My editors and the photographers I worked with made me feel like a respected professional, but they obviously couldn’t help me deal with people who weren’t on WHYY’s payroll.
In the workplace, unwanted attention is not OK and is considered sexual harassment. So why should the fact that my workplace comprised city sidewalks, parks and coffee shops change that fact? Don’t I get that right while at work too? An office building should not be a woman’s only safe haven from harassment.
As a community reporter, I needed to blend in with the community — to get people to see me as just another neighbor who they could talk to. My reporter uniform was usually jeans, ballet flats and a plain cotton shirt or sweater. And because I hauled around an SLR camera, laptop, notebook, flip cam and various upload and charger cords, I carried a pink floral backpack.
I guess you would call it a young look. School crosswalk guards often directed me across the street, and people routinely asked if I was on my way to or from school.
On these same days when it was assumed I was a child, men would tell me to smile or they’d ask me where I went to school. Strange men would make me stop what I was doing — usually work-related and time sensitive — so they could tell me I have beautiful eyes or call me some variation of beautiful, sexy, attractive. Not only was it unwanted and disruptive, it made me wonder: Why are men so interested in giving me sexual attention because I seem particularly young? It seemed like they were more apt to disturb me because they assumed they could more easily take advantage of me because of my age.
But the assumptions about my age weren’t the only disturbing ones. I was walking down 15th Street near the Market East (now Jefferson Station) entrance with NewsWorks contributor Alaina Mabaso when a man shouted at us: “You girls are so beautiful. I wish I wasn’t black!”
My jaw dropped, and I looked over at Alaina, whose face was twisted in horror. I knew from experience that he was baiting us: This guy wants me to talk to him and is using whatever method he can. By implying that I’m ignoring him because I’m racist, he wants me to respond with something like “No, it’s not because you’re black.” And then he’ll respond with something like: “Prove it, and go on a date with me.”

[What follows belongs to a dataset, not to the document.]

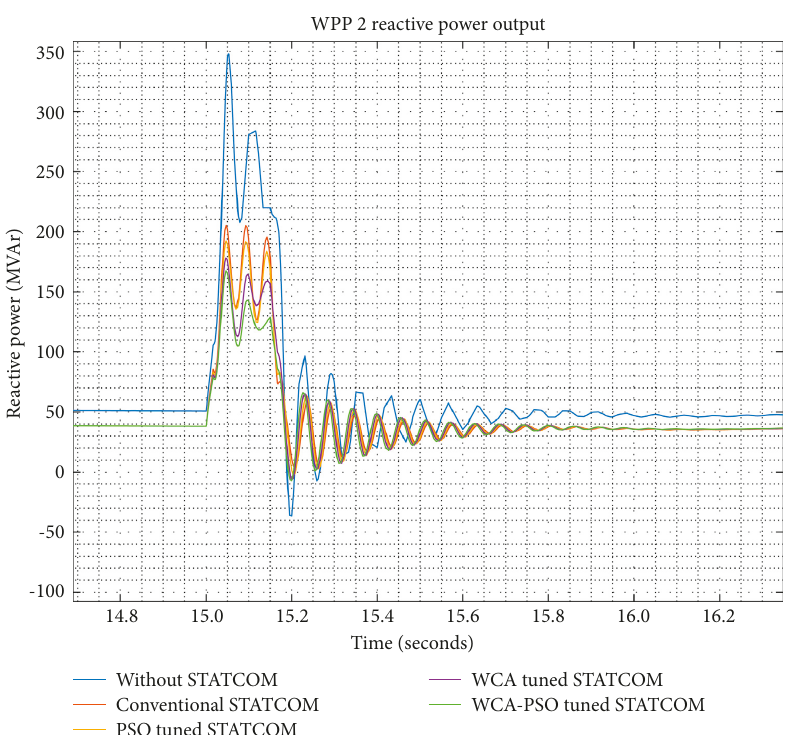
Figure 24: WPP 2 reactive power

The real issue was not race at all, but that he was a strange man on the street trying to get something out of us — power, sex, a date. But we said nothing, because we don’t have to prove we’re not racists and risk something more dangerous.
Chipping away at self esteem
In those shoe leather reporting days, I thought I was very clever, educated, intellectual, good at my job, but it seemed most people preferred to focus on what I looked like.

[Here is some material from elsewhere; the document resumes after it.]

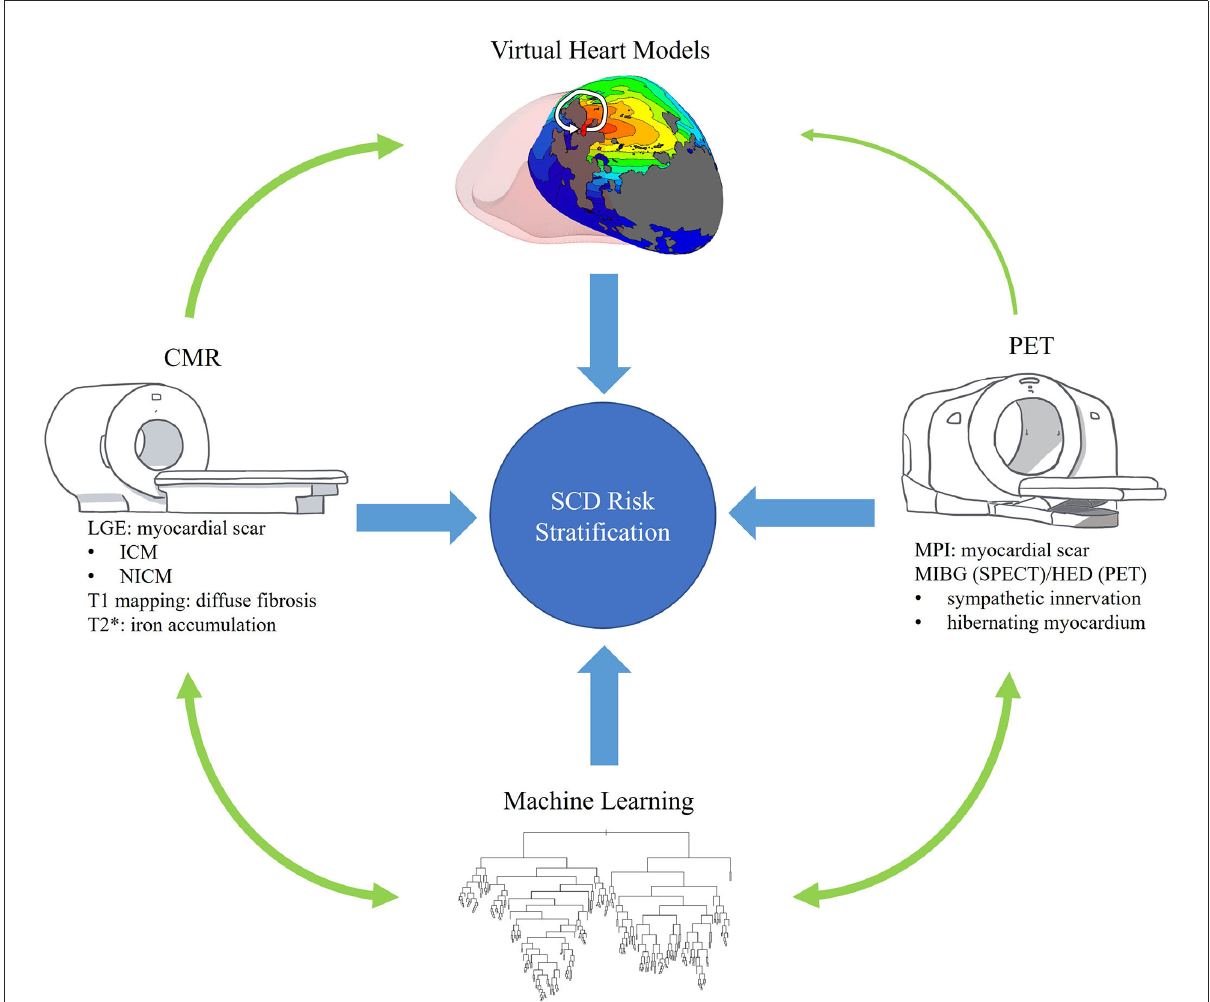
FIGURE1 Overview. This review seeks to describe the role of advanced imaging in the risk stratification of SCD and its interplay with promising technologies such as machine learning and personalized virtual heart models. This figure visually summarizes these goals and highlights some of the content to be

I have no body image issues. I love my body type, my weight, my features; I’ve come to accept and even to like my flaws. But after dealing with street harassment day in and out, I started to feel insecure about my personality and my mind.
Perhaps part of my insecurity was because I had just left a college environment where learning, being smart and having intellectual conversations were considered cool. But the more time I spent being hollered at, the more I worried that people saw me as a sex object instead of a smart, young, financially independent woman.

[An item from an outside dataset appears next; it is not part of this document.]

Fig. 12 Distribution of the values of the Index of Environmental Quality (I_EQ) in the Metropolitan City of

Ultimately, I gained that self-worth back. My improved outlook definitely coincided with quitting full-time community journalism — a job that I otherwise loved — and not being exposed to that constant unwanted attention.
I still get hollered at on the street. It still makes me feel uncomfortable, and I still wish it would stop. Just like a dog, behind a fence and visible from the street, doesn’t invite a random stranger to fire his gun, my body’s presence on the sidewalk is not an invitation for sexual harassment — whether I’m working or not.